I Just Feel Like Crying All the Time

I've found it terribly upsetting watching the news in recent days – terrorism, random acts of violence and the horrors of increasing poverty and civil war. For a variety of reasons I also have had to slow down lately. It has given me the time and space I‘ve needed to be thinking a lot about how all this impacts on the therapy I do. In the midst of the world's insanity, how am I doing at helping people create environments where they can grow emotionally?

Doing therapy in this moment is a strangely conflicted experience that is hard to describe: I’m emotionally raw, and yet also more present, relaxed, emotionally connected and attentive to my patients. I wonder if my group therapy patients notice? Maybe they see other changes that I can't see in how I am with them. Maybe they can’t.

My patients are also expressing a heightened emotionality, and it’s all over the place emotionally speaking. “I just feel like crying all the time,” said one of my clients, “What do you think is going on?” She begins to cry and say, “It’s how I’m living my life and then the whole world is crashing.” “Hmmm.” I am paying attention to the totality of what she is talking about.

It does drive home who we are as human beings—our emotionality is not inside of us. It’s socially and culturally created. My therapy group considers how our emotionality is created in and of the world. She just can’t stop crying about it all. That seems ok right now. The group is there for her.

Another client told the group that he had broken down crying this week in the street. It was completely “out of character” for him, and he was deeply embarrassed by it. Now he was talking about this humiliation with his group. I felt really happy about it. Perhaps we had been able to create an environment that allowed him to express his sadness and to say how isolated and disconnected he felt from everyone in his life? He told me in our intake session that he wanted to be in group therapy to learn to be with others. It was excruciating for him to be more intimate, as it is for many of us. Sometimes I think therapists are isolated as well. There is very little written about the therapist’s experience.

Another long-time client told the group that she was “completely falling apart.” She shared her fears for her friends in Paris and the many anxieties she’d been experiencing in recent days. With the anxiety had come deep sadness. She was feeling terribly vulnerable and that was super hard for her. I had something I wanted to say to her that I had been thinking about for over two years. I was still not so sure it would be helpful and was reticent to say it. I decided to find out what she thought. I would not make the decision without her. I asked, “So I don’t know if this would be helpful. I just have a sense that it might help your anxiety. Should we do this?”

She and the group told me to go for it. “I think your mother (who we have never talked about much) was very cruel to you when you were most vulnerable. It makes some sense to me that you would be frightened now. I think it has something to do with how hard this period of your life is now,” I said. She wanted to know if what I was saying was “the truth.” I told her I didn’t know. I was suggesting that we play with my hunch – turn it upside-down, inside-out, and use it to explore. No truth telling here. So we did. She cried and cried and cried. I felt like crying with her.
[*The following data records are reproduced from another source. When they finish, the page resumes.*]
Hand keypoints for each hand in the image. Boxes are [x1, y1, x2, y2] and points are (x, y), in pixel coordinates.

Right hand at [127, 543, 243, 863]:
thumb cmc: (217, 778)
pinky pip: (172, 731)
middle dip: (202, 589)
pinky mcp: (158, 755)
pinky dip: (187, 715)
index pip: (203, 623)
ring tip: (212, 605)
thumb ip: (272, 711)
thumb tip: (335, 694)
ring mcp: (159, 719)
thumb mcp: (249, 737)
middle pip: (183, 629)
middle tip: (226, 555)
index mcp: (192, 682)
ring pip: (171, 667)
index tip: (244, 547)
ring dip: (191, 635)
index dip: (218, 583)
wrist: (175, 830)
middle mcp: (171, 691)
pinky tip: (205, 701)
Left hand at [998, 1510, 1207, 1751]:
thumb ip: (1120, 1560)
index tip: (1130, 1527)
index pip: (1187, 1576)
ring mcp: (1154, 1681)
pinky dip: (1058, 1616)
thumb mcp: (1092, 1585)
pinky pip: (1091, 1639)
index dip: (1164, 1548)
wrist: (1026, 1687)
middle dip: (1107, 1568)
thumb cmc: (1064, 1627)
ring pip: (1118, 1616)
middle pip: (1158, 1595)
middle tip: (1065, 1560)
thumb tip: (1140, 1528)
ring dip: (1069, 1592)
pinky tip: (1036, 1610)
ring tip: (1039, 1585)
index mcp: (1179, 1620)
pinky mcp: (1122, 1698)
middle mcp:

In therapy you have the privilege of helping people who are in some serious pain. Many are holding onto emotional energy – sadness, rage, fear, pity – shutting down and repressing it. Yes, we occasionally “vent” and “let off steam." But for most of us, the number of social contexts in which we can explore and go somewhere new with our emotions are few to non-existent. So we shut down or settle for the “truth” of what really happened as if we could know.

While the severity of pain varies, virtually everyone I meet needs more creative ways to be in their lives and in their pain. That’s what motivates me as a therapist, to support a process of emotional liberation – to support people who have lost touch with themselves as creative beings to take risks with others and do our relationships in new ways.

I include in this growth prescription relationships between therapists and patients. Certainly it is the case that I need to keep growing. I think I am. It doesn't always feel good. Sometimes it feels downright awful. Being emotionally connected includes feeling the intensity of pain and limitation. What makes it all worthwhile is empowering people to take a shot at developing our humanity together.